This is my favorite comics youtube channel. It's always worth the wait.
The consistent quality and production value from a channel with less than 300k subs is unreal. New favorite channel
It’s pretty refreshing to find out the industry is actually doing better than things would appear at first glance.
I picked up Bone because I was going to be living out of town for work. This graphic novel and a feature at the time on the PlayStation Portable called Digital Comics (my main read had been Marvel Civil War) were my main sources of entertainment in an incredibly small town.
I remember in elementary school, first time seeing a Bone graphic novel. I ignored it for a couple of weeks. Then i decided to read volume one. I was smitten. I loved the book. I finished the series within a couple of weeks. The book really influenced me. It is one of the single greatest comics ever written.
We all had the same childhood theory applies here
Bone, to this day, is still the greatest graphic novel I've ever read.
Bro we finally got a Bone video! Bone was the first comic book series I’ve ever finished. I remember being in elementary and not really caring about reading. Saw the first volume of Bone and decided to try it cause it looked fun. I never expected myself to get hooked and read the entire series. One day we’ll get that animated adaptation!
It's not an overstatement to say that Bone changed my life forever. I read it once a year since I discovered it, and it's in part guilty of my career in art.
In 4th grade I remember my best friend, who i still keep in touch with, showed me Bone volume 4 and even without context I still read the whole thing in one night and loved it. I soon found the rest in our school library and checked out them all (up until vol. 5 which is all they had)

DATASET EXTRACT:
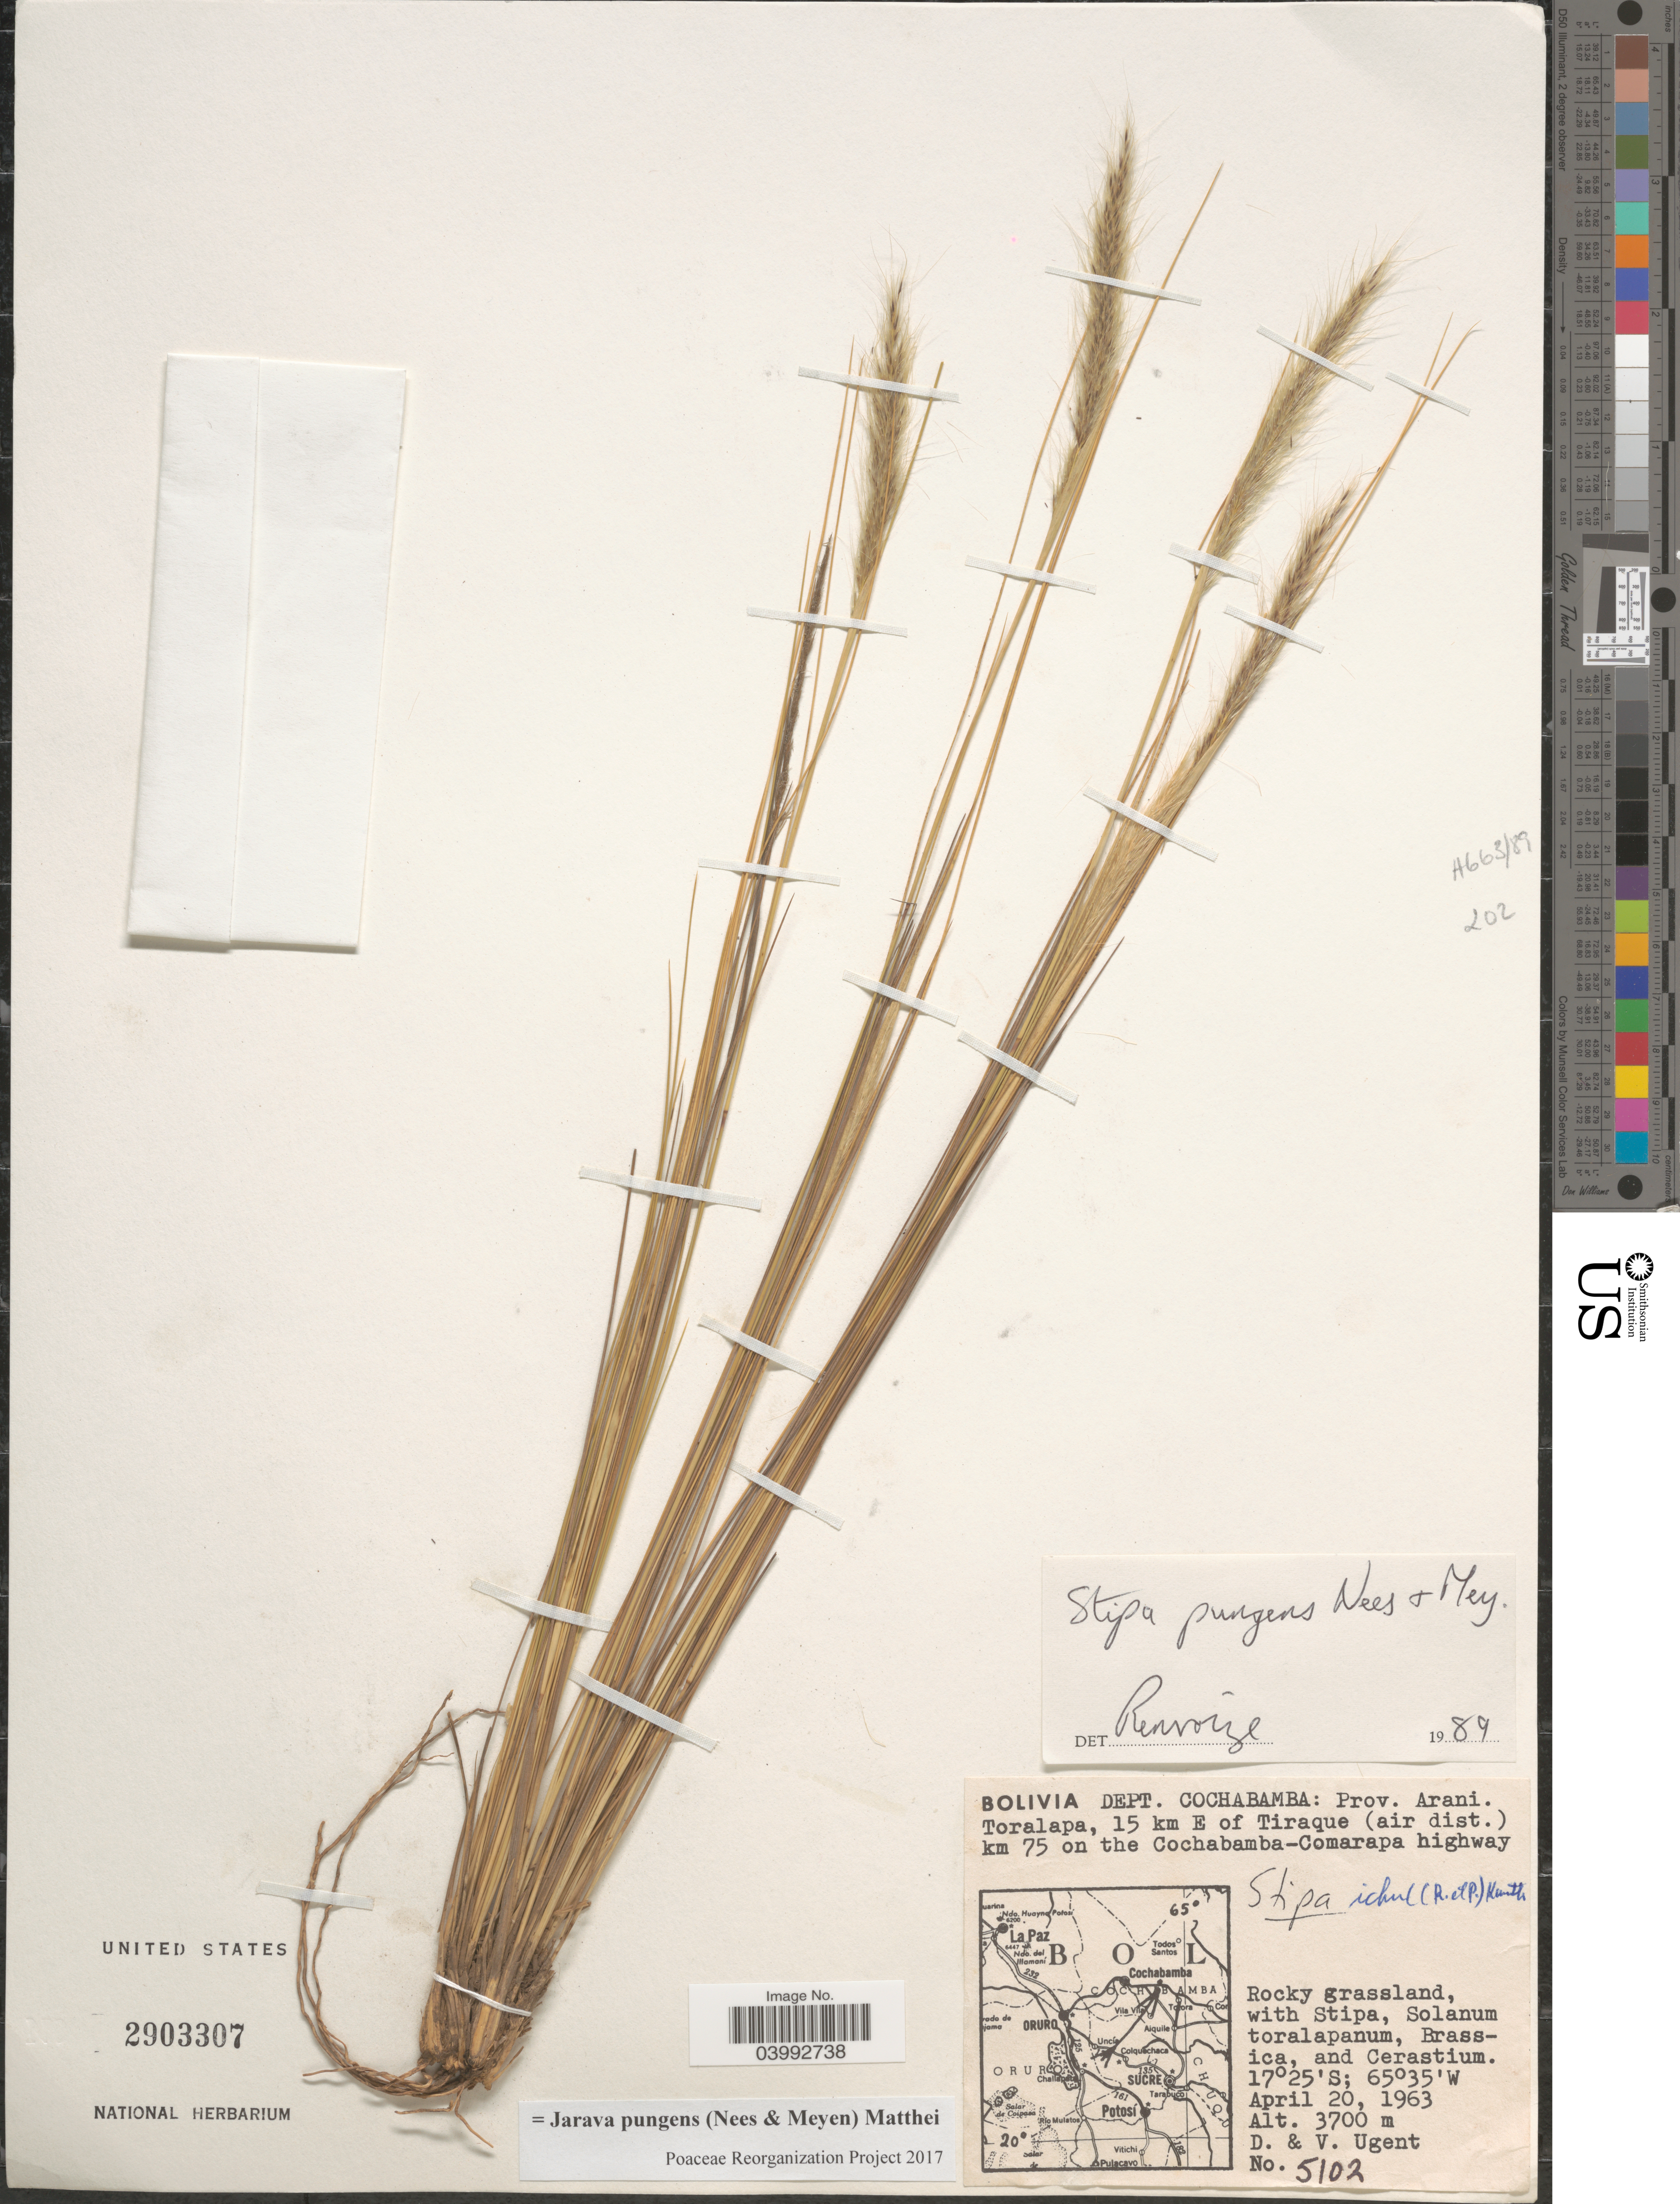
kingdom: Plantae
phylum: Tracheophyta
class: Liliopsida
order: Poales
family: Poaceae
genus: Jarava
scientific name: Jarava pungens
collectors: D. Ugent & V. Ugent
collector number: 5102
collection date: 1963-04-20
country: Bolivia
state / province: Cochabamba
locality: Dept. Cochabamba: Prov. Arani. Toralapa, 15 km E of Tiraque (air dist.) km 75 on the Cochabamba-Comarapa highway. Rocky grassland.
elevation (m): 3700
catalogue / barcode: US 2903307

EXERCISE:
Translate into Spanish this sentence from the comments about Bone: "Bone, to this day, is still the greatest graphic novel I've ever read." The records are not needed for this exercise.

FINISHED TASK:
Bone, hasta el día de hoy, sigue siendo la mejor novela gráfica que he leído.